Initially, the commissioner suggested Benalla’s railway station be located at the end of Carrier St.
He advised Benalla Shire Council that this would mean the closure of Carrier St.
It then joined Commercial Rd.
Council wanted Carrier St to remain open, with a crossing over the railway.
To accommodate its wishes, the commissioner suggested moving the station 300 metres further towards Melbourne just over the river.
By 1873, the council decided the original location should be used for Benalla’s railway station.
At the time, all trains were drawn by steam locomotives.
They had to re-coal and take on water every 200km or so. As a consequence, Benalla was perfectly situated to become a railway hub.
It also meant that every train stopped for at least 20 to 30 minutes in Benalla.
By August 1873, the building of Benalla Railway Station was well under way. The station was to consist of a booking office, ladies’ waiting room, refreshment rooms, telegraph office and a stationmaster’s residence built at a total cost of $6000.
Additionally, a brick water tank holding 45,000 litres, later expanded to 140,000 litres in 1878, was built to provide water for locomotives.
The water for the railways, as well as for the needs of the town, was pumped from the Broken River by Benalla’s Water Trust.
The extension of the rail line from Violet Town to Benalla was the first to be built with steel rails, instead of iron.
In the days before bulldozers, earthworks on the line totalled 540,322 cubic metres of soil.
On August 23, 1874, the line’s completion to Benalla was formally celebrated by a ball in one of the five new goods sheds built in Benalla.
These sheds each measured 30 by 10 metres and cost $4000 each.
Five hundred people attended the celebration of the railway’s extension to Benalla.

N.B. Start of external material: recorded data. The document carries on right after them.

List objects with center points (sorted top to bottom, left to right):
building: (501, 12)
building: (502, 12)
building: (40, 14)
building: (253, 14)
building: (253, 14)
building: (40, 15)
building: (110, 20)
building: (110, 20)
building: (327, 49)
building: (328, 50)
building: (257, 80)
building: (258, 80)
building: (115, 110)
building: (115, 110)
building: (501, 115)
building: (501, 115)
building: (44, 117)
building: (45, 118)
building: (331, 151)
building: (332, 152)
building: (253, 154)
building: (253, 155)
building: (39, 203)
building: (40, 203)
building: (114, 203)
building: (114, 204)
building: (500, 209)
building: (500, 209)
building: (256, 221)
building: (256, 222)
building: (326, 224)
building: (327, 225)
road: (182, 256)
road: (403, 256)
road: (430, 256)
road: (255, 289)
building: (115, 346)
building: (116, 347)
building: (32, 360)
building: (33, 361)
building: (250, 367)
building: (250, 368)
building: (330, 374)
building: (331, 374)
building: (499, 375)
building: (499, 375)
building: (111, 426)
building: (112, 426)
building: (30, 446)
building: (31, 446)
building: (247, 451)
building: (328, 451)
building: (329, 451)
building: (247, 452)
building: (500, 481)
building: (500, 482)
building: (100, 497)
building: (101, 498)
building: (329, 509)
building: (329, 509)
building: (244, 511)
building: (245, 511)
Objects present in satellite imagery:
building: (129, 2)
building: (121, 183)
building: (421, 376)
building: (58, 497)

A wooden floor for dancing was laid in a goods shed.
Four ministers and four members of parliament, with other guests, attended by special train.
They, and other passengers, disembarked in Benalla on to an earth embankment. That was all that then existed of the station’s platforms.

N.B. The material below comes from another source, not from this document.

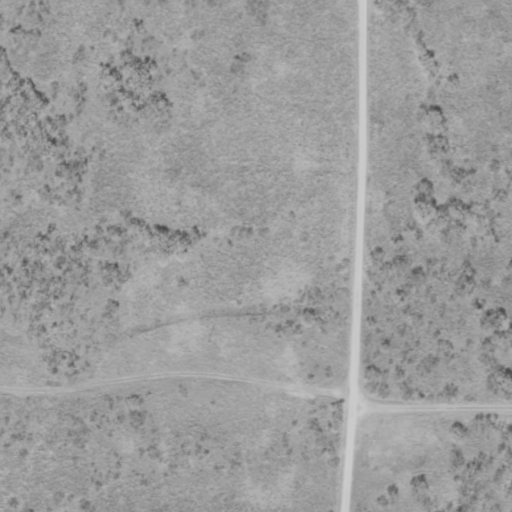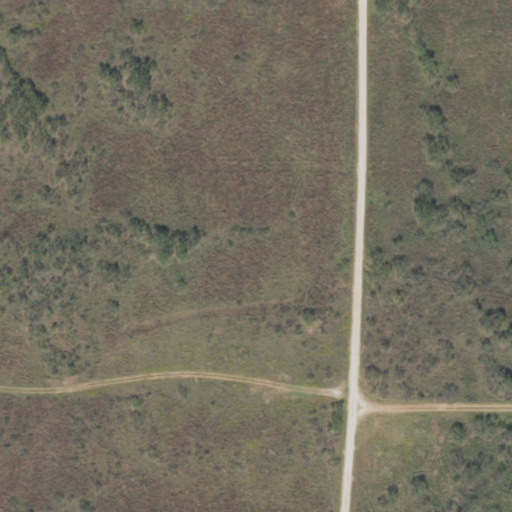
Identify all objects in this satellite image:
road: (375, 256)
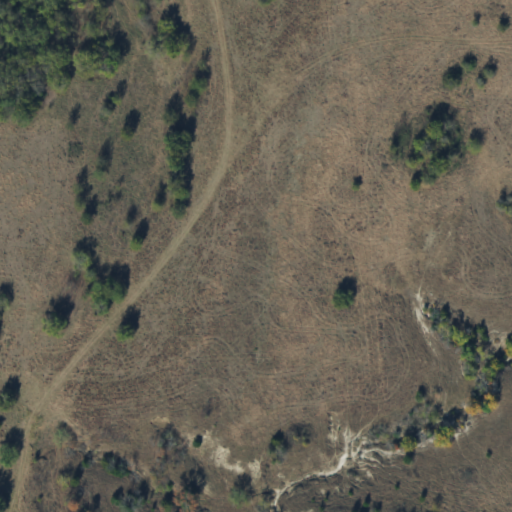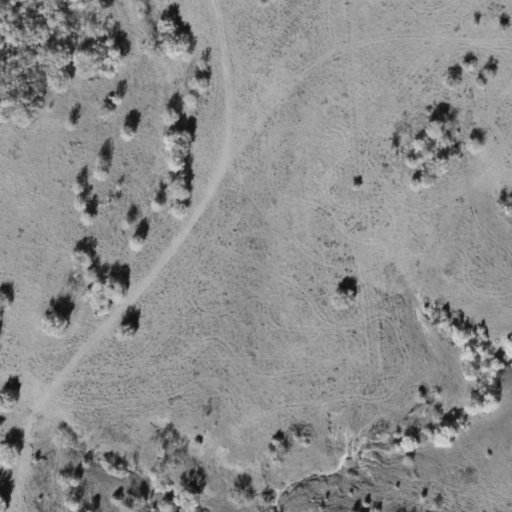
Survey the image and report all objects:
road: (187, 274)
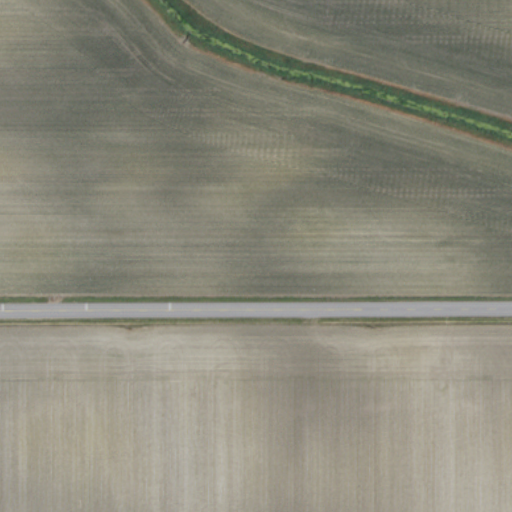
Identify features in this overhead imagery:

It took an hour for the train to travel the 27km from Violet Town because the new track was not sufficiently bedded in to permit any higher speed.

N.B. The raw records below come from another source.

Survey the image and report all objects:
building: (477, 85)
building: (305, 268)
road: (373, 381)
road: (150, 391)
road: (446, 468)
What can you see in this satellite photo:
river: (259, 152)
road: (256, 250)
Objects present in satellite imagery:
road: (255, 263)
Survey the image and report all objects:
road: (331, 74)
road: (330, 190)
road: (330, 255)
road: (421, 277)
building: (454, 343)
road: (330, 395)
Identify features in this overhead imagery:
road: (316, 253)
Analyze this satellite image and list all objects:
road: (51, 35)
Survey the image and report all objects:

A temporary wooden rail bridge crossed the Broken River at the time.
The steel rail bridge had not yet been completed.
The track contractors, Styles, Murray and Beauchamp, and the commissioner paid for a Melbourne firm to cater for the ball.
It lasted almost until the returning train departed at 4.30am.
The roadway over the rail crossing at Nunn St was still built of wooden shingles.
The council refused to build a crossing paved with stone.